Afin d'aider les gens du quartier, les entreprises doivent accepter de collaborer au travail social en équipe, et bien entendu faire du mentorat. «Les premières démarches, parfois longues, consistent à casser les stéréotypes. On doit convaincre. Avec la Société de développement social, nous sommes en quelque sorte des courtiers en valeurs sociales, explique-t-il. Je vends de l'itinérance...» Damien Silès peaufine un projet et puis se dirige vers une entreprise à qui il offre un moyen de s'engager dans le quartier. «L'entreprise choisit sa cause qui est le gage d'un meilleur maillage. Nous sommes des facilitateurs, explique-t-il. On ne demande pas l'impossible. Pour le moment, il s'agit que l'entreprise offre un travail facile à quelqu'un qui a perdu l'habitude du travail régulier.» Ce dernier pourra éventuellement inscrire une première expérience dans son curriculum. Et voilà comment la réinsertion sociale se réalise. «Le travail est pour l'individu une grande source de fierté et de confiance en soi.»

C'est le résultat qui compte

Si ce travail le passionne autant, c'est qu'il découvre la richesse individuelle et intrinsèque de personnes que l'on craint généralement, dont on se méfie. «Il y a tellement de qualités chez ces personnes sur qui le mauvais sort s'est souvent acharné! Moi-même, j'en ai été touché et impressionné. L'entrepreneur du quartier s'en rend compte lui-même rapidement.» On doit pouvoir regarder au-delà des apparences.

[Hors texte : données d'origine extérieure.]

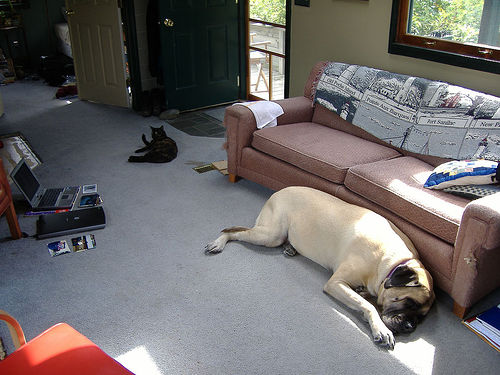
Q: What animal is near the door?
A: Cat.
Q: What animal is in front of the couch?
A: Dog.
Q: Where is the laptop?
A: On floor to the left.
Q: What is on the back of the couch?
A: Blanket.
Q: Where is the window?
A: Above couch.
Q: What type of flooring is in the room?
A: Carpeting.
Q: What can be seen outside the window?
A: Trees.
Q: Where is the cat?
A: Near door.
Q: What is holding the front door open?
A: Rock.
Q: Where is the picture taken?
A: A living room.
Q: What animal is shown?
A: A dog.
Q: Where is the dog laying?
A: The floor.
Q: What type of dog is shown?
A: A mastiff.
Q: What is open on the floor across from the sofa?
A: A laptop.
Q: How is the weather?
A: Sunny.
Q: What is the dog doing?
A: Sleeping.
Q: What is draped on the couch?
A: A throw.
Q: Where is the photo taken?
A: Living Room.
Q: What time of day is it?
A: Daytime.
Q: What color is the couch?
A: Mauve.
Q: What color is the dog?
A: White.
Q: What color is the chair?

Ce qui motive ce leader de 42 ans, c'est le sauvetage du plus grand nombre de ces naufragés urbains. «Dans les pays pauvres, la pauvreté individuelle est généralement vécue dignement, respectueusement. Dans nos sociétés riches, il y a un abandon de notre part, un vide psychologique qui se crée et qui fait peur.»

Pour lui, il est important d'obtenir des résultats concrets dans tout ce qu'il entreprend. Ingénieur mécanique de formation, Damien Silès a choisi plutôt de s'orienter vers le commerce international, et a compris très tôt son attrait pour les projets sociaux. Il est arrivé à Montréal à 18 ans, en provenance de la Lorraine. Il a vécu six ans en Amérique du Sud pour réaliser des projets de développement. Son destin était tracé. «Je ne reviendrais jamais au génie», affirme-t-il, catégorique. Et il est amoureux de Montréal, il le connaît bien, et en retour il lui apporte une énorme contribution en mettant ses talents à son service.

«C'est une ville fantastique qui, à bien des égards, ne trouve pas son équivalent ailleurs. On peut réaliser des choses nouvelles, les esprits sont ouverts, sympathiques.» Il apprécie la place que tous les arts occupent dans la ville, grâce aux Montréalais qui, à son avis, font preuve, outre de curiosité, d'un véritable appétit de connaître et d'apprécier.

Avec Gabriel, son fils de 11 ans, et son travail à la SDSVM, même si tout ne va pas aussi vite qu'il le souhaiterait, il est un homme heureux. «D'aider mon prochain», avoue-t-il avec une grande retenue.